__Excerpted passage__
-=-=-=-=-

When you want to stay up and read but your SO doesn't.
  (+5, -2)
(+5, -2)
  [vote for,

Before I am bombarded in a hail of "Baked!"s please show me some proof that the item I describe is available as described.

Here's the scenario...your up late and the loved one has gone to bed. You climb into bed and know for sure your head is going to get bitten off if you turn on the light to read. You reach over to the nightstand and put on your reading glasses and continue reading the book you were working on the night before.

Your reading glasses are a mask (either hard-shelled like regular glasses or soft-shelled like a sleeping mask) which fit snugly over the eyes and display an image of a book. This virtual book should be turned to the last page you left off at. Pages can be flipped backwards and forward via a hands-free method, by glancing into the far upper left hand or far upper right hand corners of the viewing area, or by clicking one of two buttons (forward or back) on the temple of the hard-shelled glasses.

Books are loaded into your reading glasses via a wireless networking protocol and are stored on the household information appliance be it PC, Gaming Console or Home Entertainment Center.

Your reading glasses are highly portable and can be carried with you for reading in the car or hotel room. Reading glasses can also double as regular prescription glasses with lenses that turn transparent for normal daily viewing or opaque when in reading mode.

Enjoy your new reading glasses!

dgeiser13, May 26 2001


       Why not just jack these up to record audio track and display talking heads or performing acts? That way you can watch TV or MTV and not disturb your other half.
reensure, May 26 2001

       It's Two! Two! Two! "Wouldn't it be neat if"s in one! <grin>   

       Use low-light goggles and a normal book. Use infrared goggles, an IR LED, and a normal book. <IR sources show up as light blue to digital cameras, might not even need the IR goggles.>   

       Voted against because of 'reading in the car'.
StarChaser, May 26 2001

       StarChaser: So if you're riding along in the car with someone else driving you have a problem with people reading?
dgeiser13, May 26 2001

       Alternatively you could try a Walkman, a pair of earphones and an audio book, all of which are currently available.
DrBob, May 26 2001

       If they're driving, yes.
StarChaser, May 26 2001

       StarChaser: Of course I wouldn't recommend using these while driving. Did I say that?   

       And what exactly makes these WIBNI? I'm talking about something serious here. And I don't think it would be too outrageous to take some existing technologies and make a pair of these.   

       it basically comes down to some sort of storage device to hold the information, some sort of display device on which to display the information and a battery to power the storage and display of said information. Is there some sort of blue sky component I'm not taking into account here?
dgeiser13, May 26 2001

       I've never understood how one can focus on something as close to the eyeball as the lenses of a pair of glasses. But other than that these Reading Glasses seem an awful lot like regular virtual reality goggles (of course I'm talking through my beanie to some degree since I've never used VR goggles).
Dog Ed, May 26 2001

       Dgeiser13, you said "carried with you for reading in the car".   

       I actually meant Rods_Tiger's annotation was two 'wouldn't it be neat if's, not your idea...I wouldn't buy them, but think it's a neat idea anyway.   

       The displays are baked, as there are TV and computer monitor goggles about, the storage device is at least baking if not baked <MP3 player type thing>, and batteries have been baked for thousands of years. The problem is, I think, putting them together in a small enough format to be goggles/glasses without them weighing a ton and pulling people's faces off.   

       Dog_Ed: When it's done correctly, the image that each eyeball sees seems to be floating in space at a distance from your eyes, so you're actually focusing 10' away...it's just that the display is not that far.

-=-=-=-=-

__Records provided__
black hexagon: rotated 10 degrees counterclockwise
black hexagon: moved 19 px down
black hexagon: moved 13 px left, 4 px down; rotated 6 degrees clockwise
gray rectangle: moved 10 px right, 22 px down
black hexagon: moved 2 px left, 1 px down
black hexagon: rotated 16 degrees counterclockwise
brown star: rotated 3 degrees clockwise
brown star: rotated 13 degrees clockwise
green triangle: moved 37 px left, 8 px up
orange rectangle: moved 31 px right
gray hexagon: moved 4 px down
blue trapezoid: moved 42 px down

-=-=-=-=-

__List of tasks__
1. Answer each of these about the reading glasses discussion:
(a) Through what means are books loaded into the reading glasses?
(b) What three items does DrBob suggest as an alternative?
(c) What two buttons are on the temple of the hard-shelled glasses?
2. Set down the part of the reading glasses discussion starting with "The displays are" and going on through "people's faces off.", with no changes.

__Per-task answers__
1.
(a) A wireless networking protocol.
(b) A Walkman, a pair of earphones and an audio book.
(c) Forward and back.

2.
The displays are baked, as there are TV and computer monitor goggles about, the storage device is at least baking if not baked <MP3 player type thing>, and batteries have been baked for thousands of years. The problem is, I think, putting them together in a small enough format to be goggles/glasses without them weighing a ton and pulling people's faces off.